Sustainable Agriculture: Farming that is socially just, humane, economically viable, and environmentally sound. Practices that promote diversity, build healthy soils, protect riparian waterways, recycle on farm inputs and bring farmers the opportunity to set their own prices promote sustainability.
Direct Marketing: Sales from a farmer/producer direct to the consumer. Farmers sell direct to consumers at the Farmers Market, food stands, U-Pick operations, through CSAs and on-line markets.
Intermediated Markets: Farmers also sell direct to restaurants and coops/ grocery stores or through a farmer-owned, regional food distribution cooperative. These are often called intermediated markets or referred to as semi-direct sales because they is still one layer away from consumer or end-buyer.
Community Supported Agriculture (CSA): Community Supported Agriculture is when customers pay farmers up front for a share of the harvest. They then receive a bag or box of produce and other farm products on a weekly basis throughout the growing season. CSAs vary on number of weeks, price, variety of products and delivery method. Some include work on the farm in exchange for food.

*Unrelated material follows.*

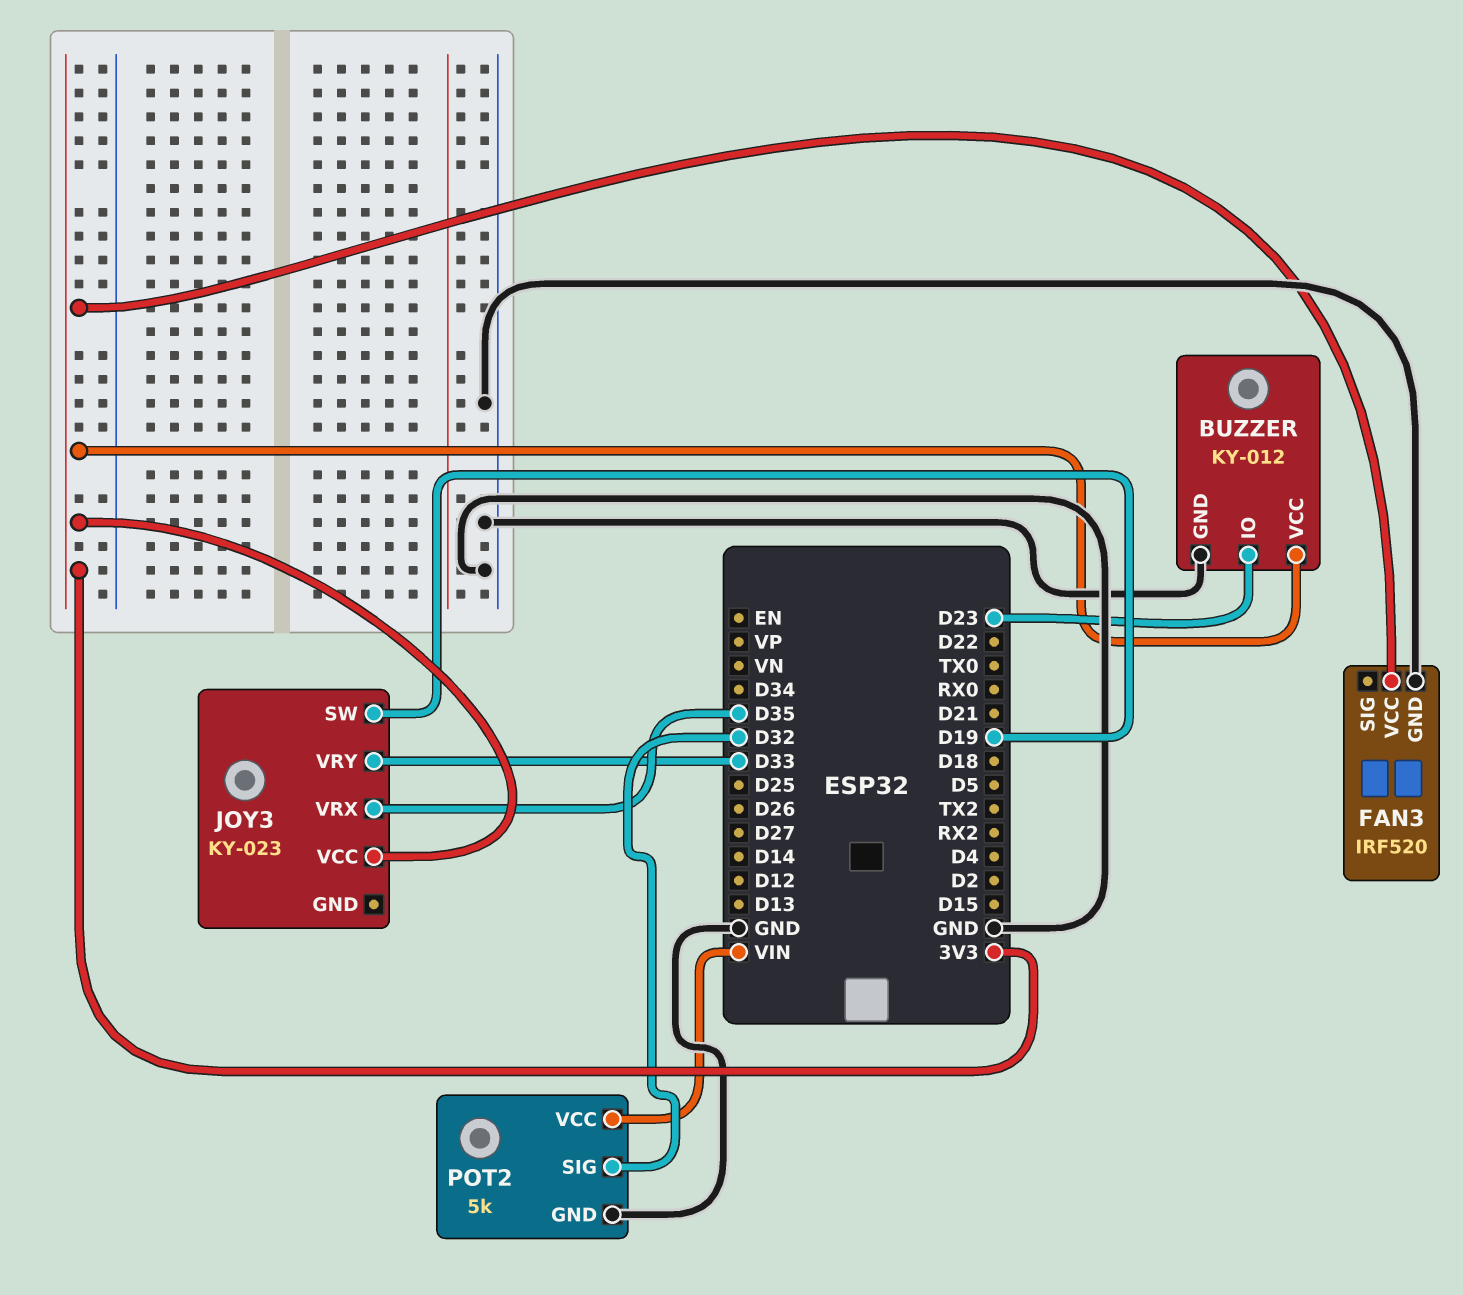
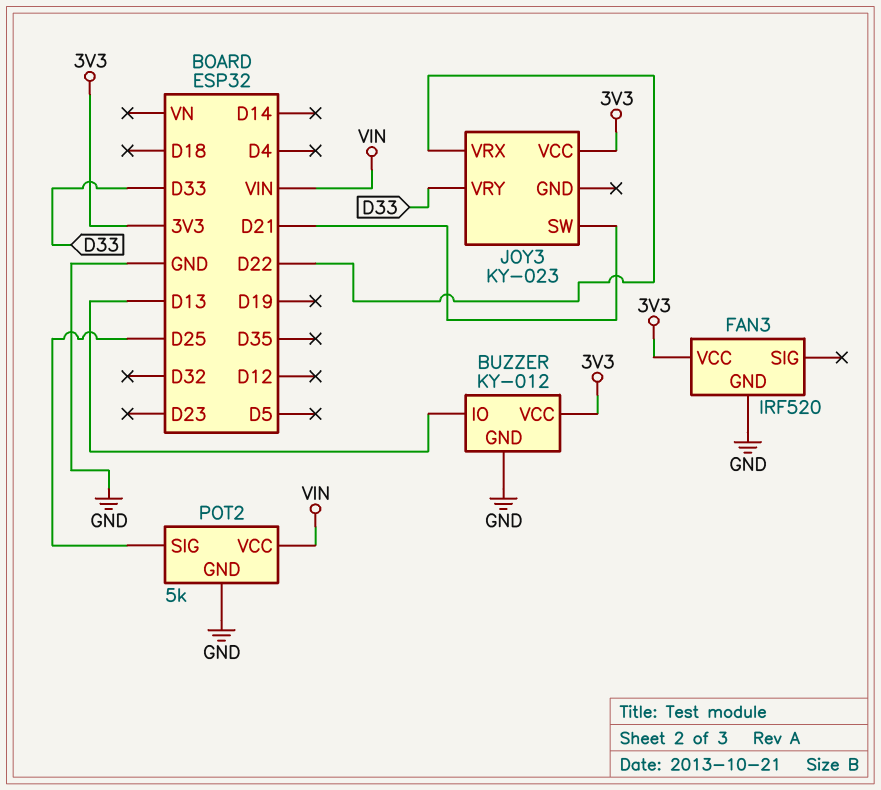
BUZZER pin IO: D23 -> D13
JOY3 pin SW: D19 -> D21
JOY3 pin VRX: D35 -> D22
POT2 pin SIG: D32 -> D25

Wholesale: Lower prices are offered through a distributor for potentially larger quantities or on an ongoing basis, such as for restaurants, institutions or stores before products reach the end-user.
OTHER FOOD TERMS
Food Access: Consumer choices are likely to be influenced by the accessibility and affordability of food retailers, travel time to shopping, availability of healthy foods, and food prices. Price of food can be a barrier for low-income families.

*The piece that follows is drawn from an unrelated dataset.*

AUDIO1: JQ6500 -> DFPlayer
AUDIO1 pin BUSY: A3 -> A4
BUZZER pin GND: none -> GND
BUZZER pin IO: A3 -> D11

Food Aggregation/Distribution: The process of gathering local/regional food from farmers at a specific site and then trucking the food to buyers such as restaurants, grocery outlets, institutions, etc. See Food Hub.
Food Hub: A centrally located facility with a business management structure facilitating the aggregation, storage, processing, distribution, and/or marketing of locally/regionally produced food products. Can also be coordinated through the internet.
Food Security: USDA’s definition of food security is, “access by all people at all times to enough food for an active, healthy life.” Food security comprises several different components, including food access, distribution of food, the stability of the food supply, and the use of food. May be discussed in number of days of food supply.
Supplemental Nutrition Assistance Program (SNAP): Food stamps were renamed the Supplemental Nutrition Assistance Program or SNAP in 2008. A growing number of farmers markets are equipped with the technology to accept SNAP benefits through Electronic Benefits Transfer (EBT). The EBT system authorizes the transfer of government SNAP benefits from a federal account to a retailer account to pay for fresh foods.
Women, Infants, and Children Farmers Market Nutrition Program (WIC FMNP): The Women, Infants, and Children Farmers Market Nutrition Program provides coupons to eligible low-income women who are pregnant, breastfeeding, and/or caring for children up to five years old who are found to be at nutritional risk. Coupons are used to buy fresh fruits, vegetables, and herbs at farmers markets. Funding for the WIC FMNP is provided by the USDA Food and Nutrition Service to states, U.S. territories, and federally-recognized Indian tribal governments. ( Currently available in WA, not ID.)
Note to Reader: This is not an exhaustive list of terms, merely some selected definitions that might be helpful to understanding local food and farming concepts.